:: RECORDS

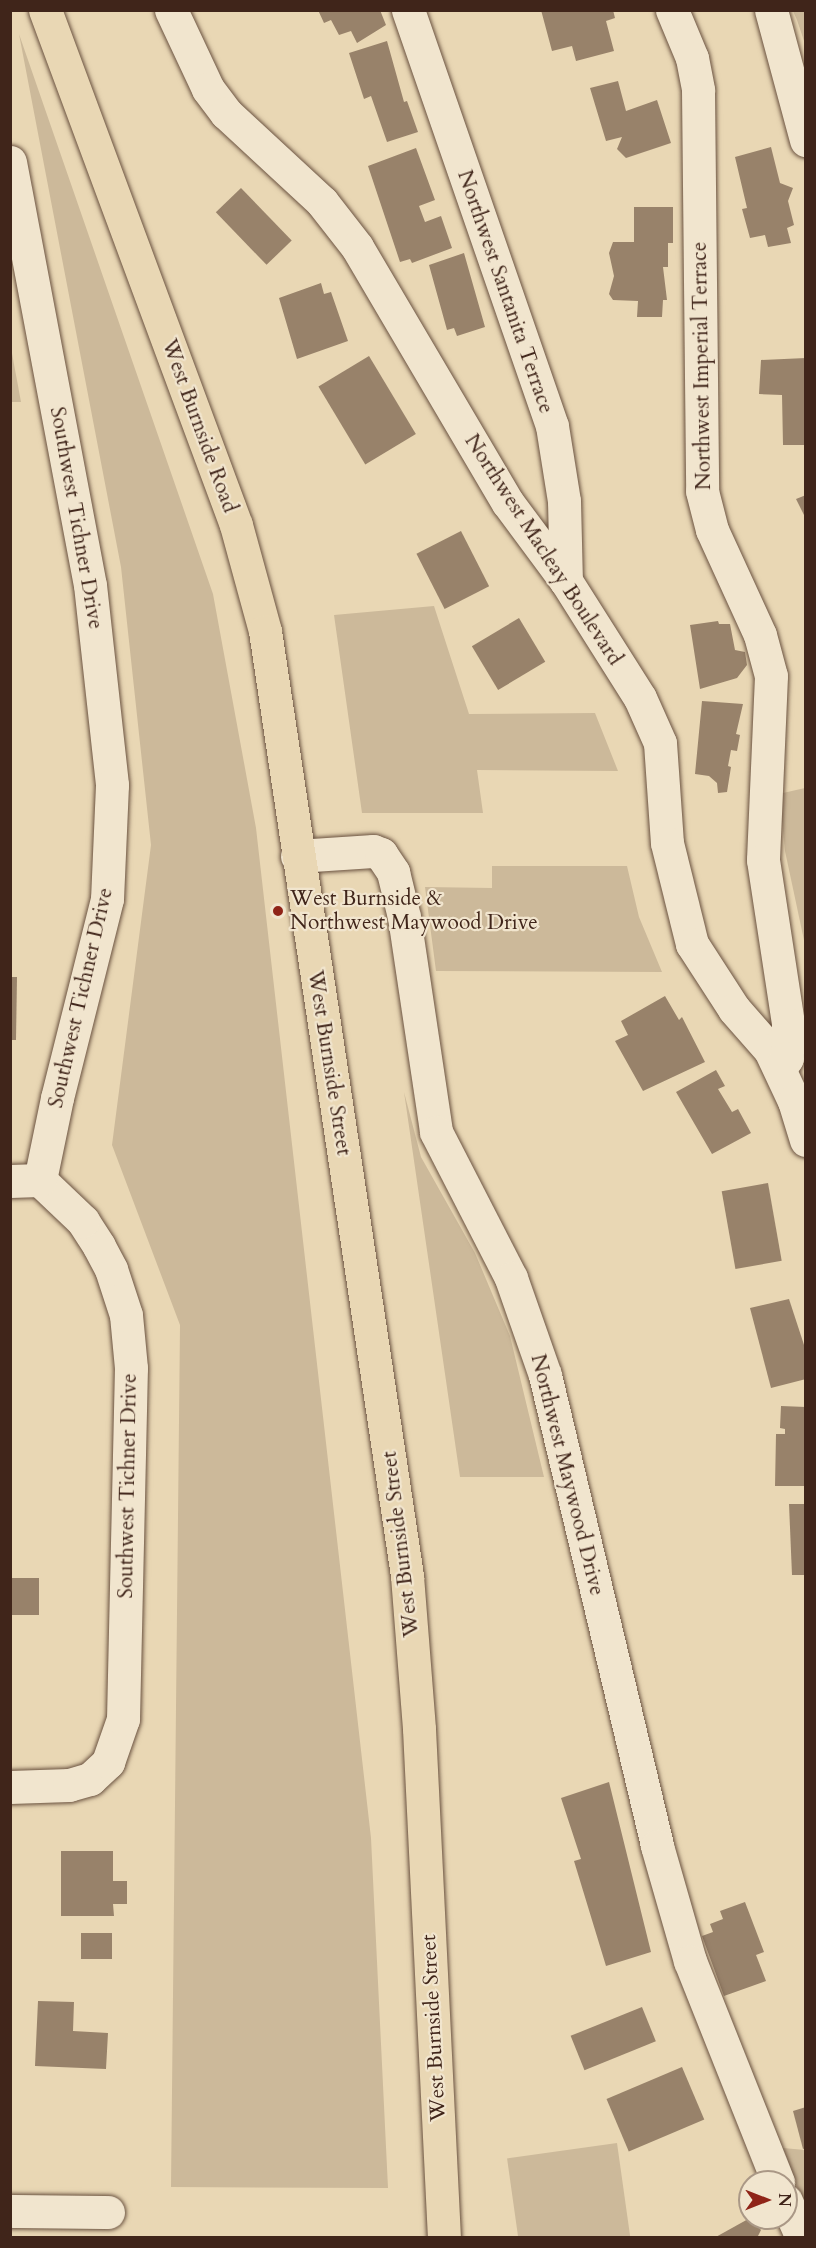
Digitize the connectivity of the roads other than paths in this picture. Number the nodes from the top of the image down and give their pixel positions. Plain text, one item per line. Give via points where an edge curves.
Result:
1 (45, 10) edge
2 (171, 10) edge
3 (408, 10) edge
4 (672, 10) edge
5 (771, 10) edge
6 (806, 140) edge
7 (10, 162) edge
8 (566, 581) junction
9 (297, 856) junction
10 (780, 1068) junction
11 (806, 1140) edge
12 (25, 1180) edge
13 (10, 1787) edge
14 (773, 2170) edge
15 (10, 2211) edge
16 (108, 2212) dead end
17 (444, 2238) edge

1 - 9 main road, West Burnside Road via 255,583
2 - 8 street, Northwest Macleay Boulevard via 208,89 226,113 339,220 502,493
3 - 8 street, Northwest Santanita Terrace via 552,426 564,501
4 - 10 street, Northwest Imperial Terrace via 692,58 698,90 702,491 712,530 760,636 771,676 763,860 788,1024 787,1058
5 - 6 street
7 - 12 street, Southwest Tichner Drive via 90,585 112,785 107,899
8 - 10 street, Northwest Macleay Boulevard via 640,698 660,743 667,843 692,944 704,968
9 - 14 street, Northwest Maywood Drive via 373,851 381,854 393,873 404,917 436,1132 511,1278 545,1375 655,1835 690,1961
9 - 17 main road, West Burnside Street via 390,1451 412,1621
10 - 11 street, Northwest Macleay Boulevard
12 - 13 street, Southwest Tichner Drive via 83,1221 119,1289 130,1340 123,1719 115,1748 90,1779 69,1785
15 - 16 street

::::

## WHAT NEEDS TO BE DONE
Your answer must be an exact transcription of the records above, minus the pictures.

## EXERCISE RESPONSE
Digitize the connectivity of the roads other than paths in this picture. Number the nodes from the top of the image down and give their pixel positions. Plain text, one item per line. Give via points where an edge curves.
Result:
1 (45, 10) edge
2 (171, 10) edge
3 (408, 10) edge
4 (672, 10) edge
5 (771, 10) edge
6 (806, 140) edge
7 (10, 162) edge
8 (566, 581) junction
9 (297, 856) junction
10 (780, 1068) junction
11 (806, 1140) edge
12 (25, 1180) edge
13 (10, 1787) edge
14 (773, 2170) edge
15 (10, 2211) edge
16 (108, 2212) dead end
17 (444, 2238) edge

1 - 9 main road, West Burnside Road via 255,583
2 - 8 street, Northwest Macleay Boulevard via 208,89 226,113 339,220 502,493
3 - 8 street, Northwest Santanita Terrace via 552,426 564,501
4 - 10 street, Northwest Imperial Terrace via 692,58 698,90 702,491 712,530 760,636 771,676 763,860 788,1024 787,1058
5 - 6 street
7 - 12 street, Southwest Tichner Drive via 90,585 112,785 107,899
8 - 10 street, Northwest Macleay Boulevard via 640,698 660,743 667,843 692,944 704,968
9 - 14 street, Northwest Maywood Drive via 373,851 381,854 393,873 404,917 436,1132 511,1278 545,1375 655,1835 690,1961
9 - 17 main road, West Burnside Street via 390,1451 412,1621
10 - 11 street, Northwest Macleay Boulevard
12 - 13 street, Southwest Tichner Drive via 83,1221 119,1289 130,1340 123,1719 115,1748 90,1779 69,1785
15 - 16 street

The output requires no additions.